I'm using REXML::StreamListener to analyze a big xml file. My ruby
code looks like this:

--- code start here ---

require 'rexml/document'
require 'rexml/streamlistener'

class MyListener
  include REXML::StreamListener
  def tag_start(name, attrs)
    # anything to do ...
  end
  def text(text)
    # anything to do ...
  end
end

REXML::Document.parse_stream( File.open( xmlfile), MyListener.new)

--- code ends here ---

At the "tag_start" method I need sometimes the information where I am
in the xml. What is my parent tag and so on. Is there is a method to
get this information at this time?

Regards

Michael

In general, the big value of a stream parser is that it is not holding onto much state, so memory needs stay small regardless of the size of the XML. State tracking is left to the application developer.

The REXML pull-parser lets you peek at the next event; not sure offhand if it goes the other way. But I suspect that with the stream and pull parsers (one of which sits on the other under the hood, so they are more or less the same), once an event is off the stack, it is gone.

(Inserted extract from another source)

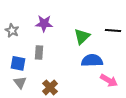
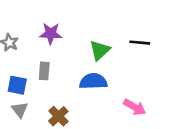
blue semicircle: (92, 60) -> (93, 81), moved

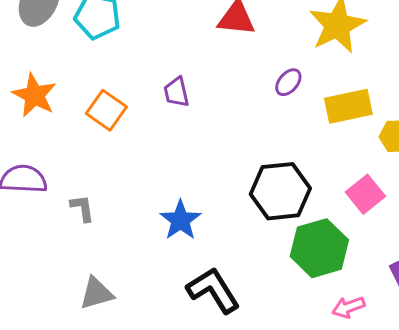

Stream parsing works really well when you have a large source of regularly structured data (e.g., XML dump of a database table), such that you can grab and stash in memory just what you need, work with it (perhaps as a transient DOM), then discard it and move on.

···

beikel.meikel@web.de wrote:

Hi,

I'm using REXML::StreamListener to analyze a big xml file. My ruby
code looks like this:

--- code start here ---

require 'rexml/document'
require 'rexml/streamlistener'

class MyListener
  include REXML::StreamListener
  def tag_start(name, attrs)
    # anything to do ...
  end
  def text(text)
    # anything to do ...
  end
end

REXML::Document.parse_stream( File.open( xmlfile), MyListener.new)

--- code ends here ---

At the "tag_start" method I need sometimes the information where I am
in the xml. What is my parent tag and so on. Is there is a method to
get this information at this time?

--
James Britt

"Trying to port the desktop metaphor to the Web is like working
on how to fuel your car with hay because that is what horses eat."
    - Dare Obasanjo

Hi,

I've used REXML::Parsers::PullParser instead of stream parsing (same
general idea), here's an example of a function that waits until it
sees a tag that matches element_name and then pulls the text from it:

    def self.get_element_text(filename, element_name)
      parser = REXML::Parsers::PullParser.new(File.new(filename))
      text = false
      while parser.has_next?
        el = parser.pull
        if el.start_element? and el[0] == element_name
          text = parser.peek[0]
          break
        end
      end
      return text
    end

So, while the above certainly won't work for your application, you
could try playing a little with parser.peek to see if you can find the
child node (or next node, whatever) that you're looking for.

HTH,
Keith

···

On 2/21/07, beikel.meikel@web.de <beikel.meikel@web.de> wrote:

I'm using REXML::StreamListener to analyze a big xml file. My ruby
code looks like this:
...
At the "tag_start" method I need sometimes the information where I am
in the xml. What is my parent tag and so on. Is there is a method to
get this information at this time?

@James: I know a SAX parser in another language that has to use like
the REXML::StreamListener. You have additional the information that -
for example - a FirstName-Tag is a member of a User-Tag and so on.
You're right, if I use REXML::StreamListener, I can track the stack
for my self. But there was a chance that I have oversight the right
function in REXML::StreamListener only :slight_smile:

@Keith: I will check the REXML::Parsers::PullParser. Thanks for the
info :slight_smile:

Michael